Excerpted data section start

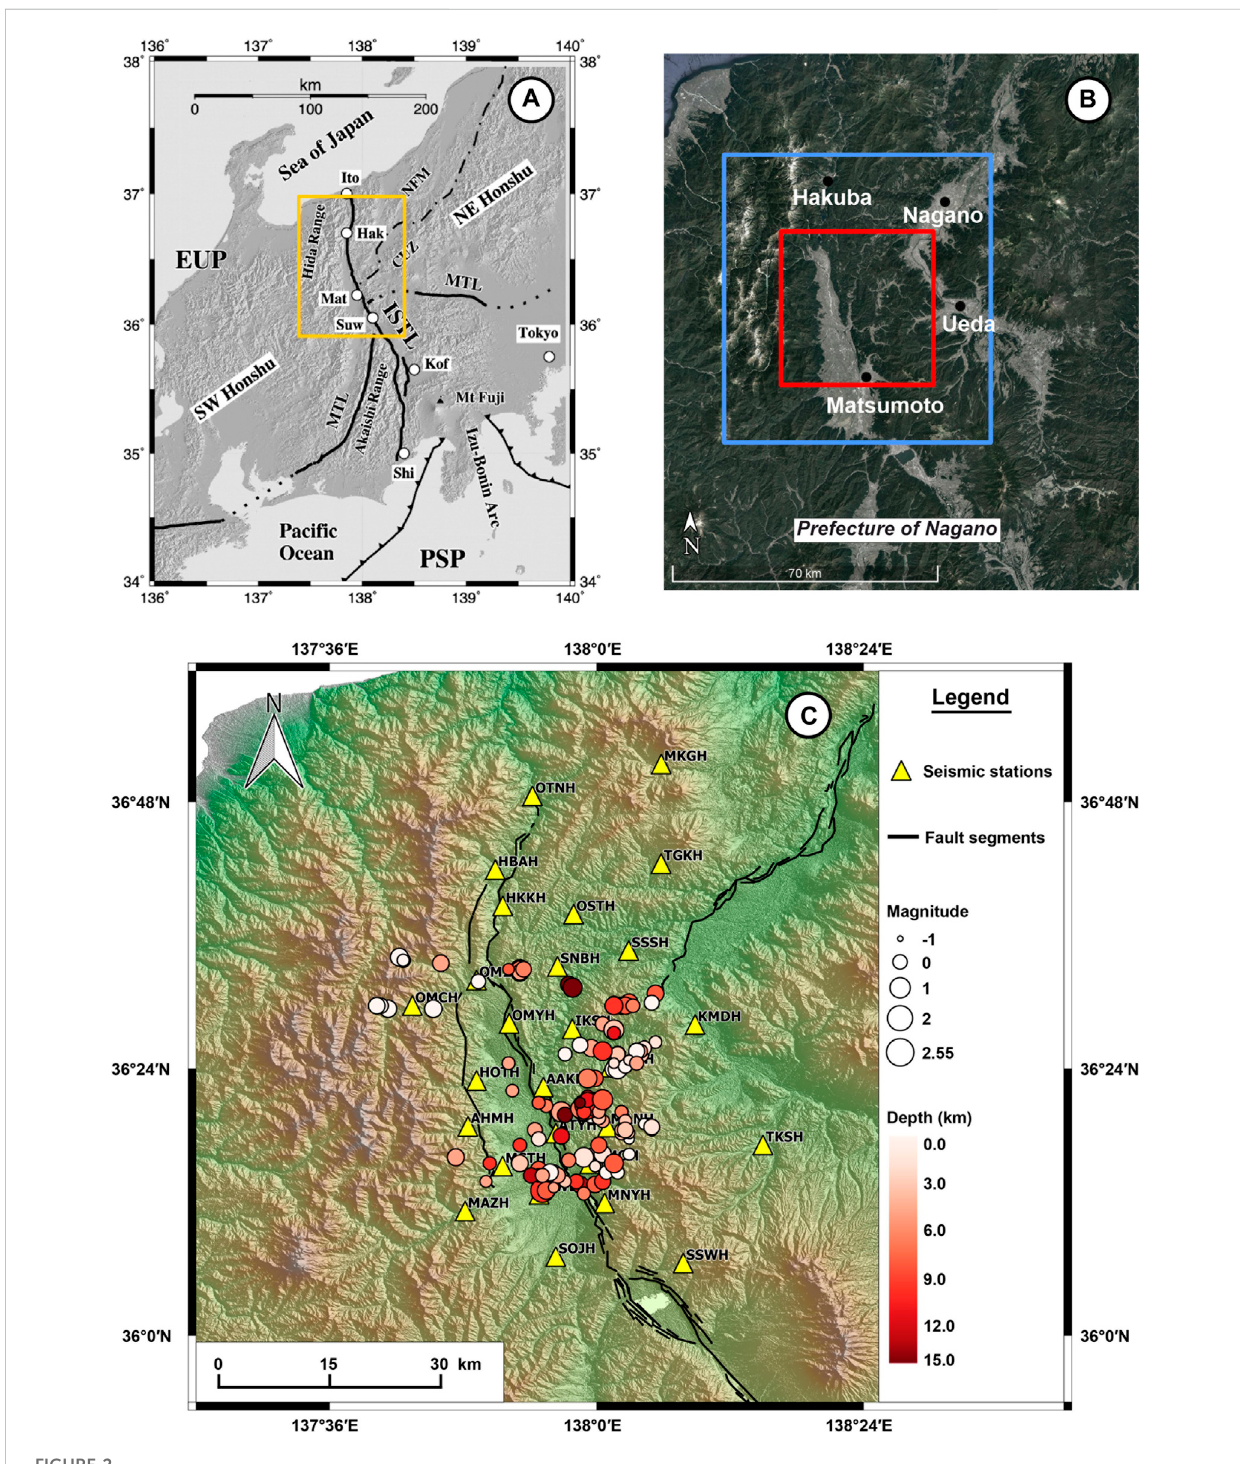
FIGURE 2 Location map of the study area (A, B) and epicentralmap of the JMA earthquakesused as reference catalog in thisstudy (C) . (A) Location of the area of interest, Nagano prefecture, along the ISTL line. The yellow contoured area is the location of the area plotted in the (B) and (C) panels (modi fi ed after Panayotopoulos et al., 2016). (B) The blue rectangle (70 km × 75 km) shows the location of the volumetric grid of potential hypocenters investigated in this work, the red rectangle delineates the target area (40 km × 40 km) used for the fi nal selection of events. (C) Circles depict micro-seismicity recordedbytheJapaneseseismographicnetworkHi-net(yellowtriangles)duringMay2011occurredwithinthetargetarea[redsquarein (B) ].Thisareais the region best covered by the selected seismic network stations. The earthquake locations are from the JMA catalog. The sizes and colors of the circles are coded according to the magnitude and depth of the earthquakes,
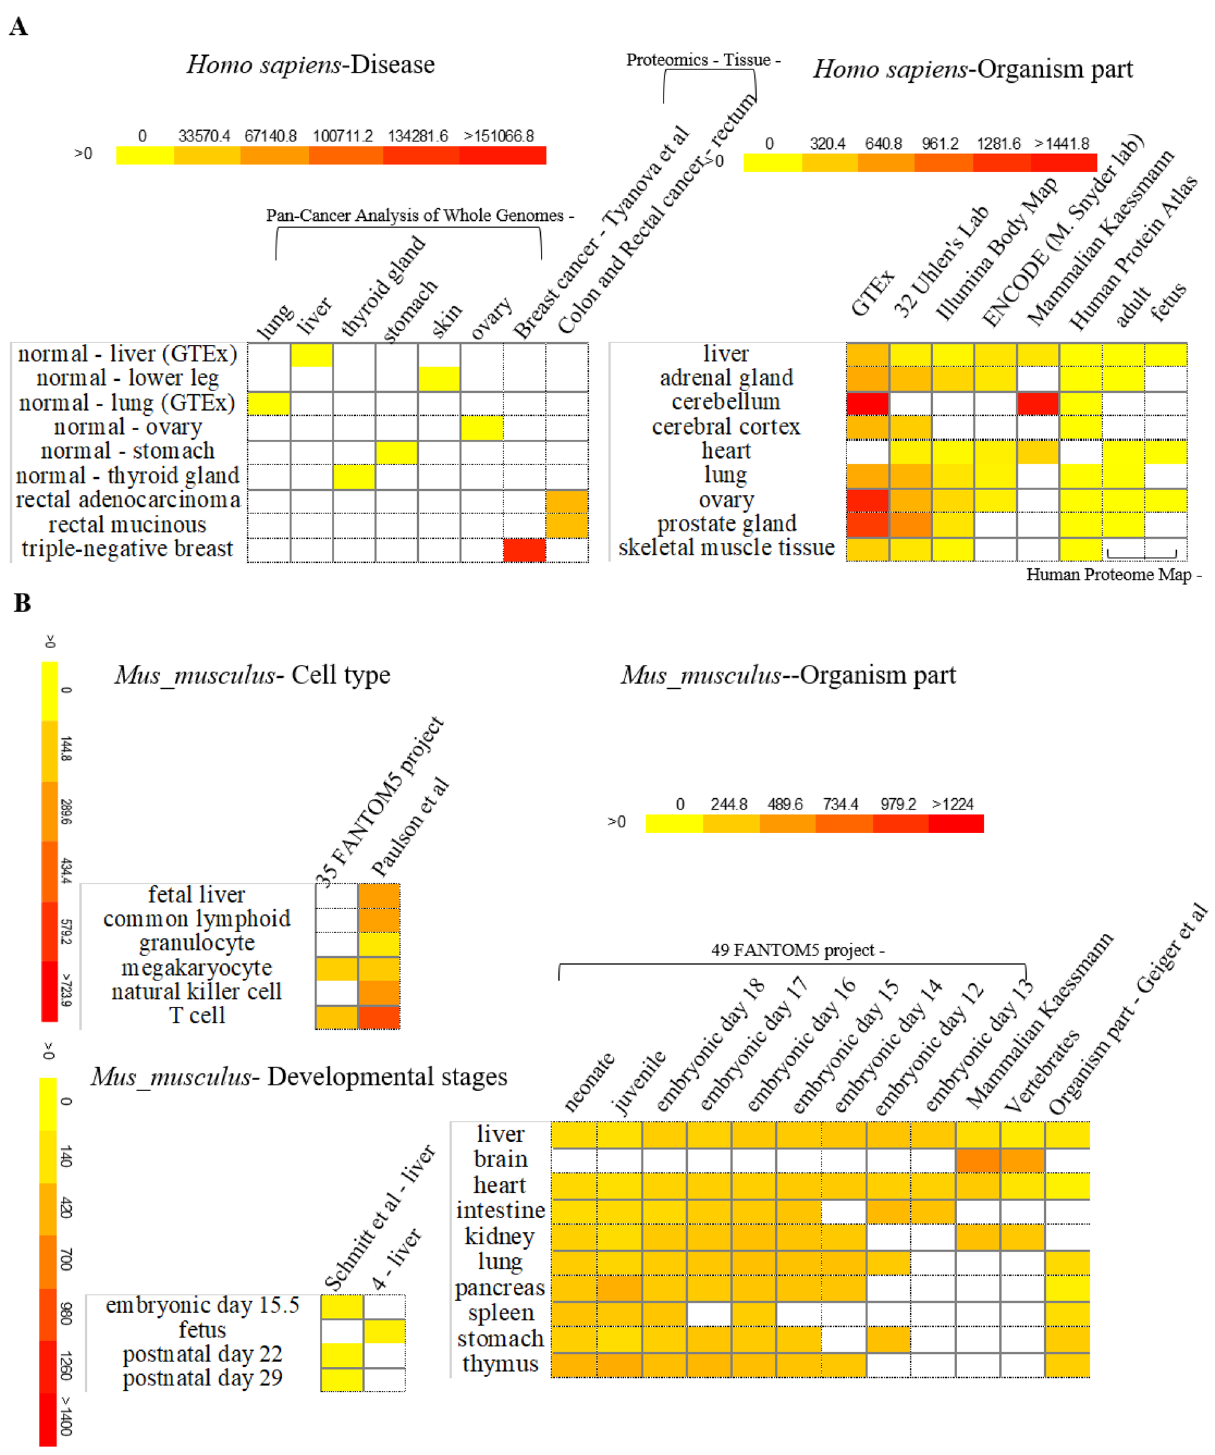
Figure 5. Expression of U1-70K in model organism Homo sapiens and Mus musculus . ( A ) Selected expression profile of human U1-70K gene related to human diseases and organism part is presented in heatmaps. ( B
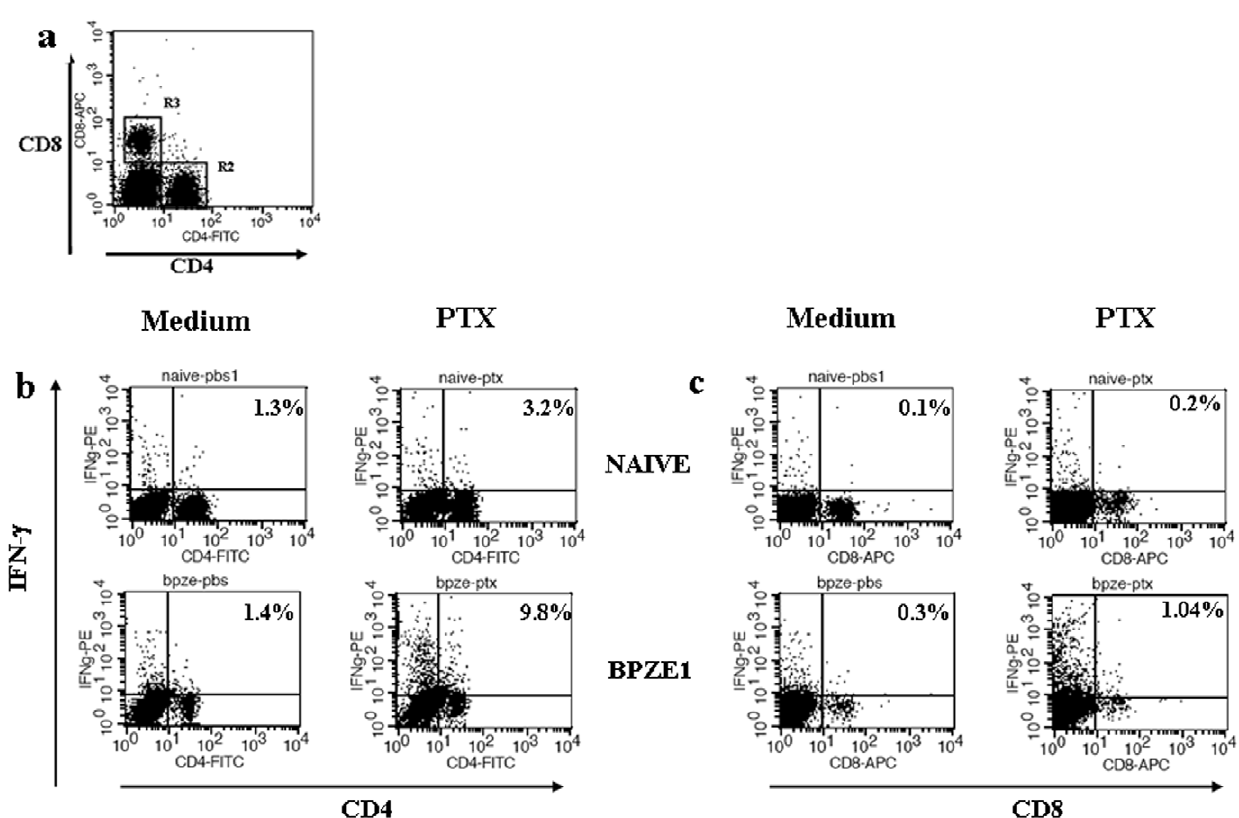
Figure 3. CD4 + T phenotype of IFN- c -producing T cells following BPZE1 administration. BALB/c mice were left untreated (Naı¨ve) or immunized intranasally with 10 6 CFU of B. pertussis BPZE1 (BPZE1). Eight weeks later, the mice were sacrificed and spleens of three individual mice per group were pooled and homogenized to obtain single-cell suspensions. 2.5 6 10 6 cells were cultured in triplicate overnight in the presence of 10 m g/ ml PTX (PTX) or left unstimulated (Medium). Spleen-derived T cells were then labelled for surface expression of CD4 and CD8 ( a ), and intracellular IFN- c expression by CD4 + ( b ) and CD8 + ( c ) T cells was assessed by flow cytometry. The results shown are representative of three independent experiments.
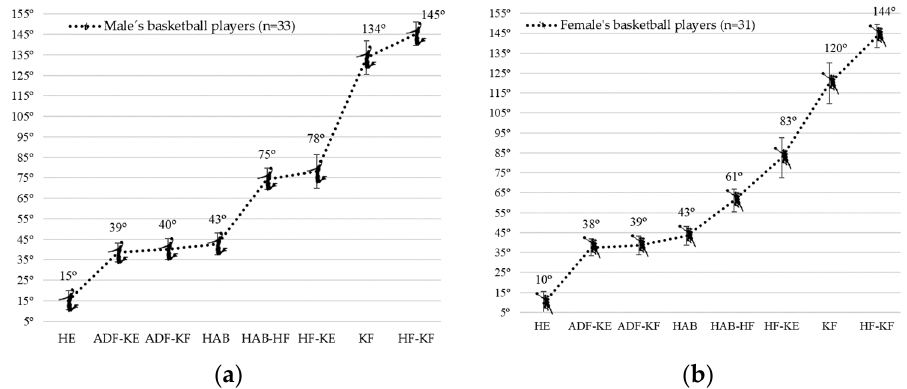
Figure 1. ( a ) Lower extremity flexibility profile for the 33 male basketball players; ( b ) Lower extremity flexibility profile for the 31 female basketball players (mean values of each range of motion test).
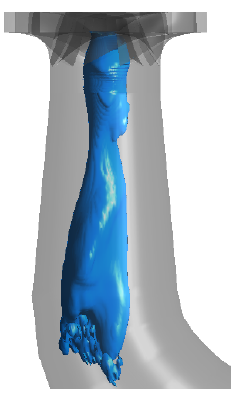
Figure 11. The cavitation area in the draft tube.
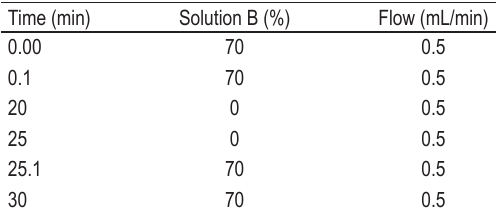
TABLE 1. The program of gradient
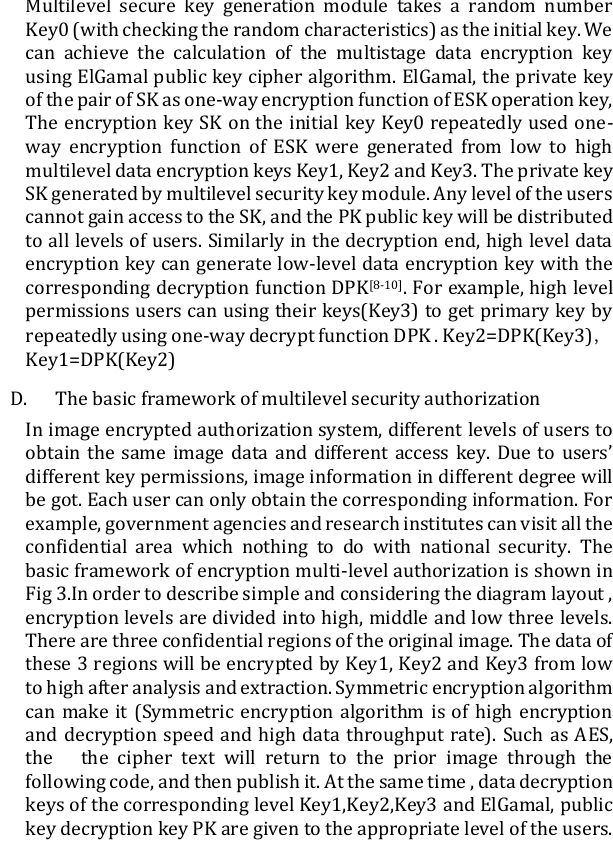
Figure 2. The architecture of the productionof multi-level key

Excerpted data section end

[Assignment]
Write out each line above that contains the word "area".

[Output below]
FIGURE 2 Location map of the study area (A, B) and epicentralmap of the JMA earthquakesused as reference catalog in thisstudy (C) . (A) Location of the area of interest, Nagano prefecture, along the ISTL line. The yellow contoured area is the location of the area plotted in the (B) and (C) panels (modi fi ed after Panayotopoulos et al., 2016). (B) The blue rectangle (70 km × 75 km) shows the location of the volumetric grid of potential hypocenters investigated in this work, the red rectangle delineates the target area (40 km × 40 km) used for the fi nal selection of events. (C) Circles depict micro-seismicity recordedbytheJapaneseseismographicnetworkHi-net(yellowtriangles)duringMay2011occurredwithinthetargetarea[redsquarein (B) ].Thisareais the region best covered by the selected seismic network stations. The earthquake locations are from the JMA catalog. The sizes and colors of the circles are coded according to the magnitude and depth of the earthquakes,
Figure 11. The cavitation area in the draft tube.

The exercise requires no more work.